Louis’ (pronounced Louie’s) is a tiny place, so well hidden that I had driven by it hundreds of times over the last 20 years and had never seen it! The walls are brick. The booth I sat in was minuscule with carving on the wooden table (the same kind of carving often left by students on their schoolroom desks). Sitting against the outside wall I easily felt a cold draft against my legs.
The action at Louis’ takes place behind the counter, where burgers are broiled vertically, over an open flame, in three cast iron grills. The grills themselves are ancient – actually dating from the 1890’s!

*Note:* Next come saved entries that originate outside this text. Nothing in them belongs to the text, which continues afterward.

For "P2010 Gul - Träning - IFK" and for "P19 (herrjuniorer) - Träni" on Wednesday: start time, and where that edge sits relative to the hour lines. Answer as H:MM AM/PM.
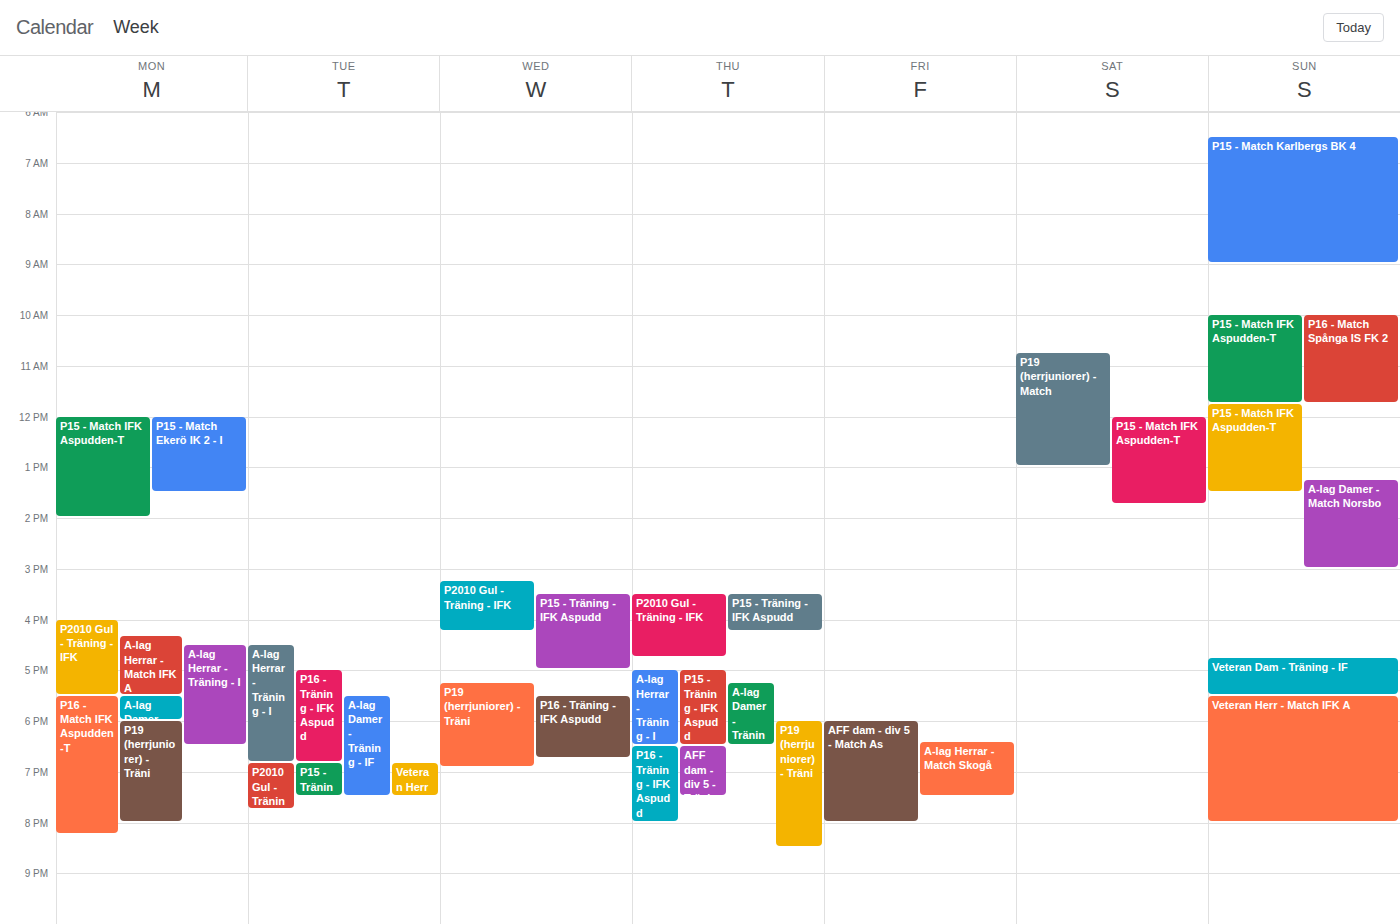
"P2010 Gul - Träning - IFK": 3:15 PM, neither: a quarter of the way from the 3 PM line to the 4 PM line. "P19 (herrjuniorer) - Träni": 5:15 PM, neither: a quarter of the way from the 5 PM line to the 6 PM line.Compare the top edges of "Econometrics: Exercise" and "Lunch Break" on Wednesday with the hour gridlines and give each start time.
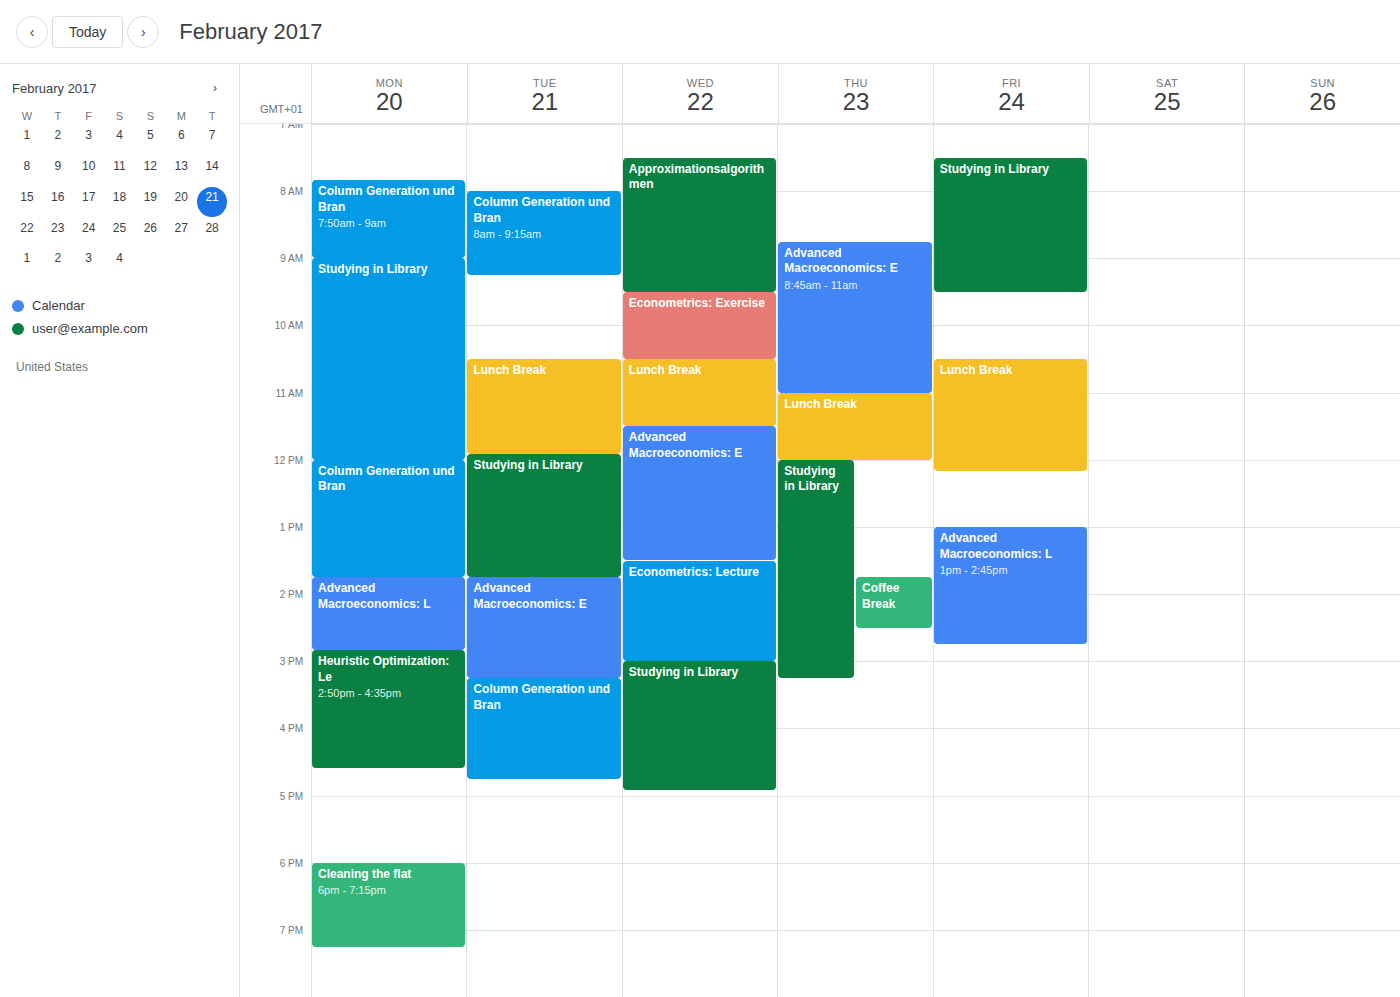
"Econometrics: Exercise": 9:30 AM, halfway between the 9 AM and 10 AM lines. "Lunch Break": 10:30 AM, halfway between the 10 AM and 11 AM lines.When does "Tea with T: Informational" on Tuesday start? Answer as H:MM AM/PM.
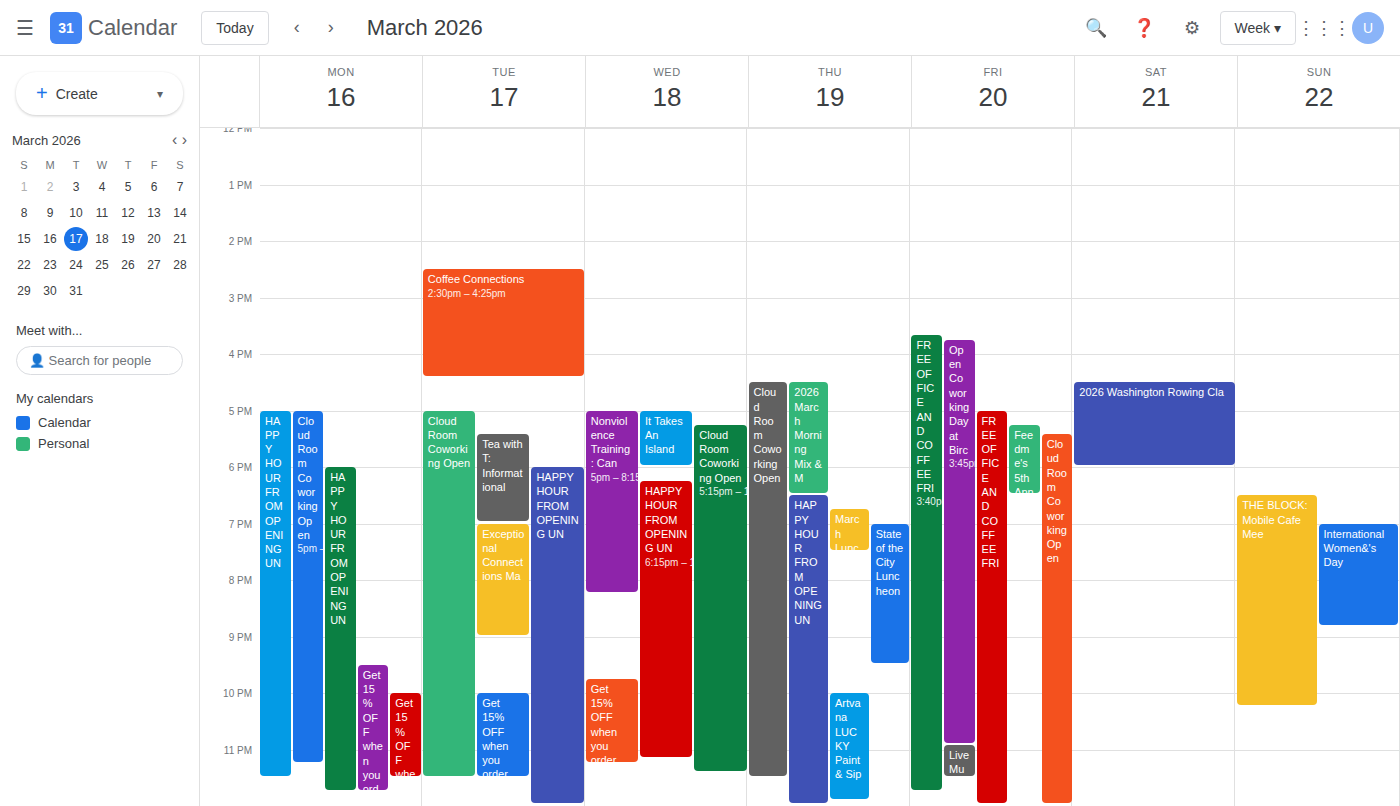
5:25 PMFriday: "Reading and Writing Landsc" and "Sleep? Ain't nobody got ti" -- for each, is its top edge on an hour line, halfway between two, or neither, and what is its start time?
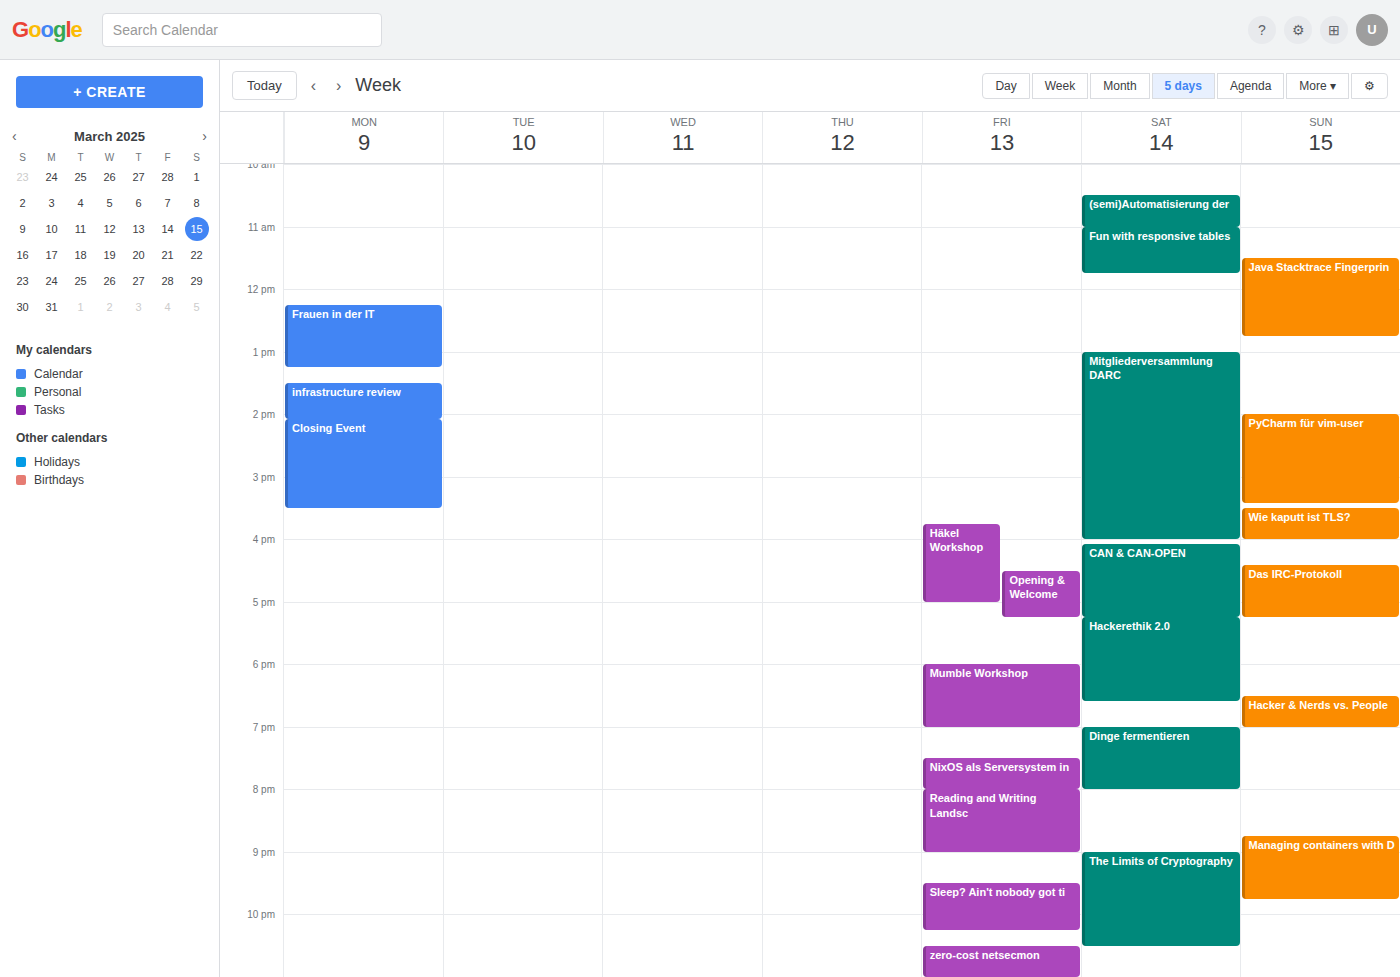
"Reading and Writing Landsc": 8:00 PM, exactly on the 8 PM line. "Sleep? Ain't nobody got ti": 9:30 PM, halfway between the 9 PM and 10 PM lines."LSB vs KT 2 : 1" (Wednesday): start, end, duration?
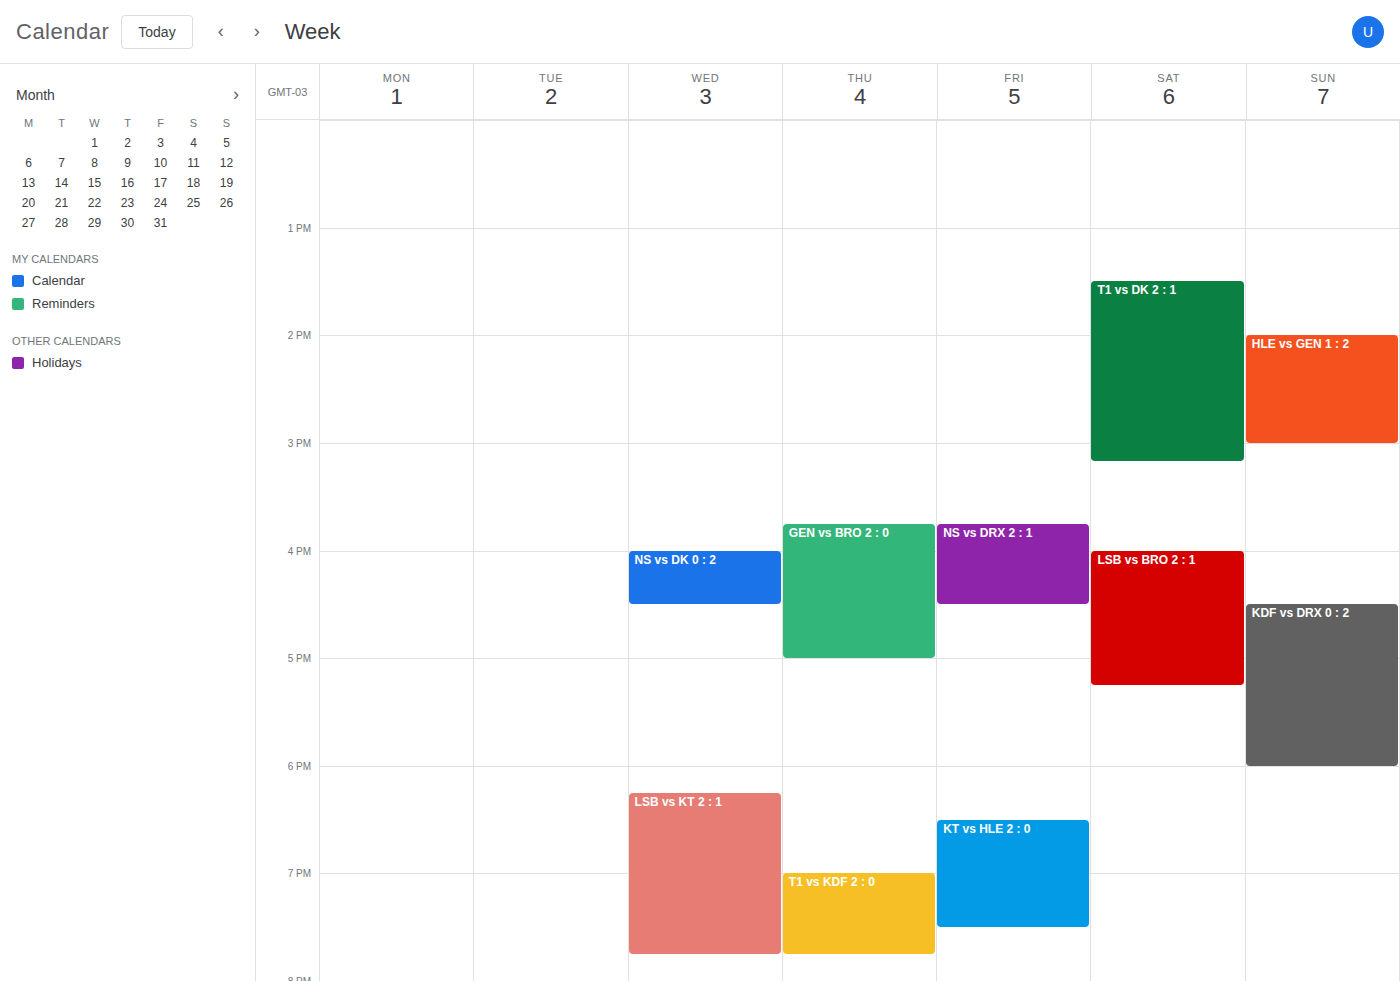
6:15 PM to 7:45 PM, 1 hour 30 minutes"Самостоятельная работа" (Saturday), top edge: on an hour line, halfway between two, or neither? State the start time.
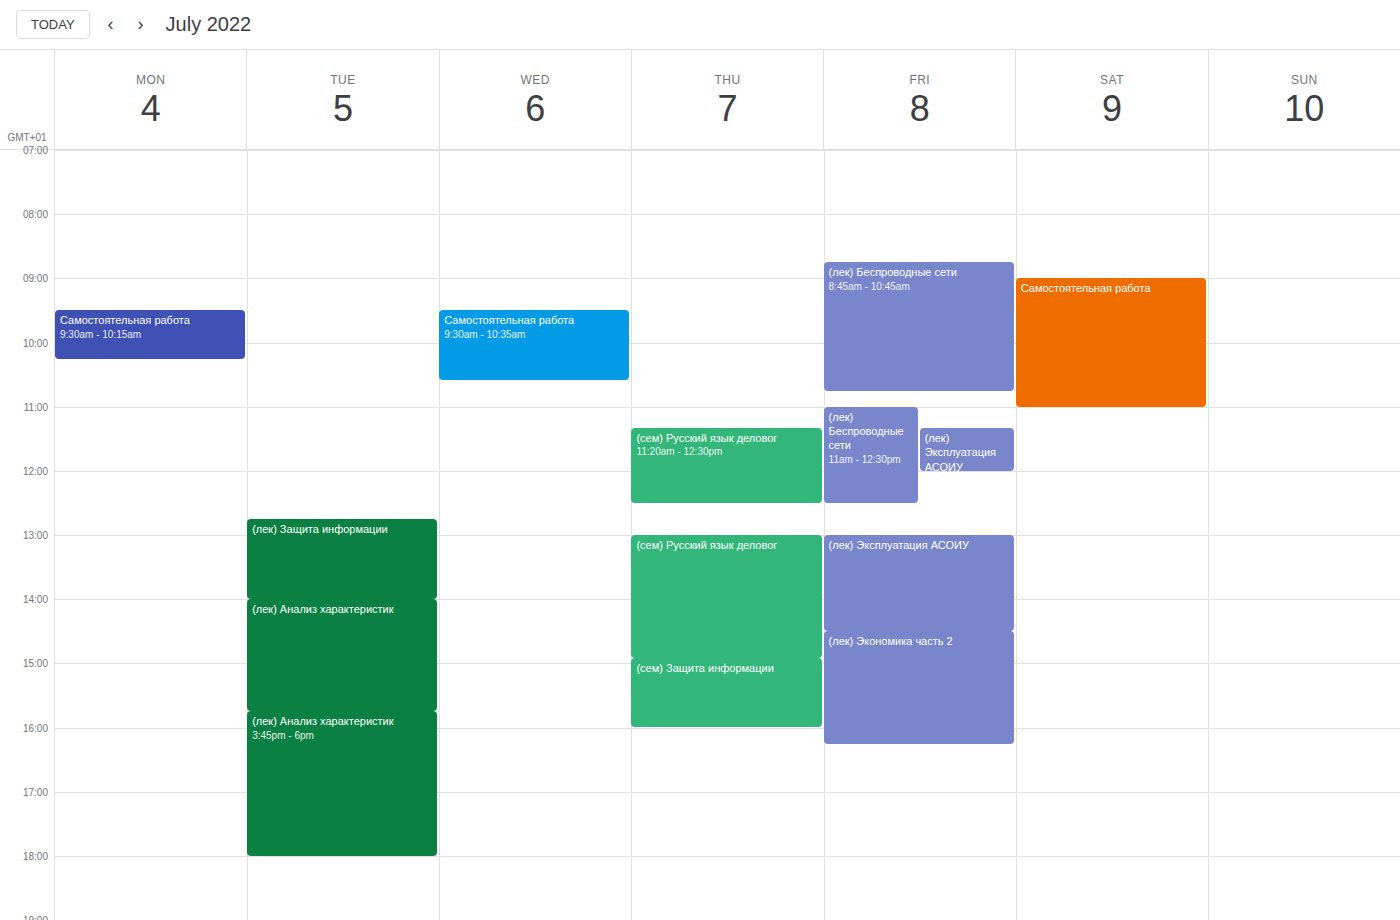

You can have onions, cheese and tomato, but no ketchup! No French Fries either. At Louis’ it’s their way or no way, and that includes toast, not a bun.
There are two reasons Louis’ is still around. First, it’s the burger, of course. It is unbelievably tasty. Second, and more important, Louis’ is an anachronism. In this Wal-Mart, McDonald’s, Amazon.com world, Louis’ operates without consultants and accountants and p.r. flacks. There aren’t rounding errors or spoilage. Each individual burger counts.
I’m amazed it took me 20 years to get there.
Blogger’s note: I have no clue where, when, or even whether to use an apostrophe when referring to Louis’. If you’re an etymologist, my apologies in advance.